E' MORTO QUESTA MATTINA ADNANE,

IL GIOVANE MAROCCHINO  CHE SI E' DATO FUOCO IN UNA PIAZZA DI PALERMO

 

Questa mattina, sabato 19 febbraio 2011, è deceduto Nourredine Adnane, 27 anni, venditore ambulante di origine marocchina che si era dato fuoco venerdì 11 febbraio a Palermo dopo l’ennesimo controllo dei Vigili Urbani con relativo sequestro della merce.

 

Da Repubblica di Palermo del 12 febbraio 2011:

“Li ha implorati in ginocchio di lasciarlo lavorare in pace, di non sequestrargli la merce che stava vendendo ai bordi della strada: capellini, occhiali da sole, sciarpe e cinture. Ma la pattuglia della polizia municipale non ha voluto sentire ragioni. Così di fronte a quegli uomini in divisa che ancora una volta si mostravano inflessibili, Nourredine Adnane, 27 anni, ha perso la testa: si è cosparso il corpo di benzina, ha preso un accendino e si è dato fuoco. In un attimo il suo corpo è stato avvolto dalle fiamme..."

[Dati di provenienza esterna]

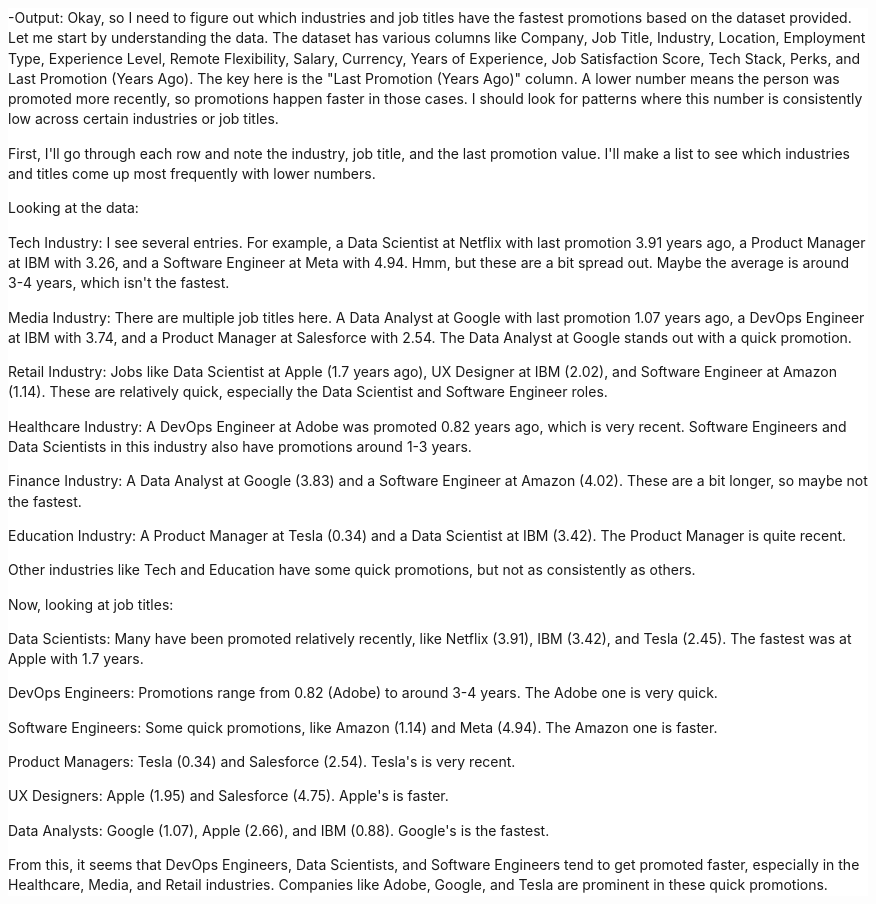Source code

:-Output:
<think> Okay, so I need to figure out which industries and job titles have the fastest promotions based on the dataset provided. Let me start by understanding the data. The dataset has various columns like Company, Job Title, Industry, Location, Employment Type, Experience Level, Remote Flexibility, Salary, Currency, Years of Experience, Job Satisfaction Score, Tech Stack, Perks, and Last Promotion (Years Ago).
The key here is the "Last Promotion (Years Ago)" column. A lower number means the person was promoted more recently, so promotions happen faster in those cases. I should look for patterns where this number is consistently low across certain industries or job titles.

First, I'll go through each row and note the industry, job title, and the last promotion value. I'll make a list to see which industries and titles come up most frequently with lower numbers.

Looking at the data:

Tech Industry: I see several entries. For example, a Data Scientist at Netflix with last promotion 3.91 years ago, a Product Manager at IBM with 3.26, and a Software Engineer at Meta with 4.94. Hmm, but these are a bit spread out. Maybe the average is around 3-4 years, which isn't the fastest.

Media Industry: There are multiple job titles here. A Data Analyst at Google with last promotion 1.07 years ago, a DevOps Engineer at IBM with 3.74, and a Product Manager at Salesforce with 2.54. The Data Analyst at Google stands out with a quick promotion.

Retail Industry: Jobs like Data Scientist at Apple (1.7 years ago), UX Designer at IBM (2.02), and Software Engineer at Amazon (1.14). These are relatively quick, especially the Data Scientist and Software Engineer roles.

Healthcare Industry: A DevOps Engineer at Adobe was promoted 0.82 years ago, which is very recent. Software Engineers and Data Scientists in this industry also have promotions around 1-3 years.

Finance Industry: A Data Analyst at Google (3.83) and a Software Engineer at Amazon (4.02). These are a bit longer, so maybe not the fastest.

Education Industry: A Product Manager at Tesla (0.34) and a Data Scientist at IBM (3.42). The Product Manager is quite recent.

Other industries like Tech and Education have some quick promotions, but not as consistently as others.

Now, looking at job titles:

Data Scientists: Many have been promoted relatively recently, like Netflix (3.91), IBM (3.42), and Tesla (2.45). The fastest was at Apple with 1.7 years.

DevOps Engineers: Promotions range from 0.82 (Adobe) to around 3-4 years. The Adobe one is very quick.

Software Engineers: Some quick promotions, like Amazon (1.14) and Meta (4.94). The Amazon one is faster.

Product Managers: Tesla (0.34) and Salesforce (2.54). Tesla's is very recent.

UX Designers: Apple (1.95) and Salesforce (4.75). Apple's is faster.

Data Analysts: Google (1.07), Apple (2.66), and IBM (0.88). Google's is the fastest.

From this, it seems that DevOps Engineers, Data Scientists, and Software Engineers tend to get promoted faster, especially in the Healthcare, Media, and Retail industries. Companies like Adobe, Google, and Tesla are prominent in these quick promotions.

Le sue condizioni sono apparse subito disperate: ricoverato al reparto grandi ustionati dell’ospedale civico di Palermo, con bruciature di terzo grado sull'80% del corpo.

Adnane Faceva l'ambulante in via Ernesto Basile, a due passi dalla cittadella universitaria di Palermo dove tutti gli studenti lo conoscono con il soprannome di Franco.”

Il padre Miloudi, di 52 anni, è disperato. Piange in silenzio, senza dire una parola. Anche lui fa il venditore ambulante, insieme all'altro figlio Mustafà, di 23 anni.  "E' stato lui a farci venire in Italia - racconta il fratello Mustafà, con gli occhi pieni di lacrime -. Era arrivato come clandestino nel 2002 dalla Spagna, ma dopo un anno aveva già regolarizzato la sua posizione e ottenuto la licenza. Così siamo arrivati a Palermo anche io, mio padre e un altro fratello, mentre in Marocco sono rimasti mia madre con gli altri cinque figli più piccoli". Anche la moglie di Nourredine, Hadja di 21 anni, e la figlia di tre, Attica, vivono in Marocco.

Non era la prima volta che "Franco", venditore ambulante extracomunitario ma con regolare licenza, subiva i controlli della Polizia Municipale. L'ultimo di tre verbali di contestazione risale a martedì scorso: i vigili urbani gli avevano intimato di"allontanarsi di 500 metri", perché non poteva sostare a lungo nello stesso punto. Venerdì scorso l'ennesimo sopralluogo, con il sequestro della merce. "Si trattava di un controllo di routine - ha detto un funzionario della polizia municipale arrivato in ospedale con due agenti - che svolgiamo di frequente. Quel tipo di licenza, come prevede una legge regionale e il regolamento del Comune, non permette infatti di stazionare per più di un'ora nello stesso luogo".

 

Ma gli esponenti della comunità marocchina, che affollano la sala d'aspetto dell'ospedale con in mano il Corano, denunciano quella che definiscono una vera e propria "persecuzione" nei confronti del loro connazionale: "Era già stato controllato altre cinque volte nella settimana - ha detto Zaher Darwish, responsabile immigrazione della Cgil di Palermo -. C'é un clima intimidatorio insopportabile nei confronti degli immigrati. Alcuni di loro ci hanno riferito che i vigili ammanettano gli ambulanti, li caricano in macchina e fanno un giro dell'isolato, poi requisiscono la merce senza neanche fare il verbale". Accuse respinte dalla Polizia Municipale, che tuttavia - come spiega il funzionario che però non rivela la sua identità - "sta collaborando con l'autorità giudiziaria per fare chiarezza sulla vicenda" (Fonte Ansa).

Questa mattina, 19 febbraio 2011, sotto la tenda sterile di una corsia d'ospedale, Nourredine "Franco" ha perso anche la sua ultima battaglia contro la morte, dopo avere lottato inutilmente per riuscire a guadagnare 30 euro al giorno da mandare in Marocco alla moglie e alla figlia.

 

Ci stringiamo al corpo straziato di Adnane e abbracciamo i suoi familiari sperando di far sentire loro il nostro sentimento di affetto e solidarietà e il nostro grido di condanna contro ogni forma di intolleranza e xenofobia.

 

Crediamo anche che la diffusione capillare di questa notizia su ogni mezzo a nostra disposizione possa contribuire a tenere vivo il desiderio corale di verità e giustizia su questa morte. Lo si deve non solo alla famiglia di Adnane ma all'intera Italia da tempi antichi denominata "Culla del diritto".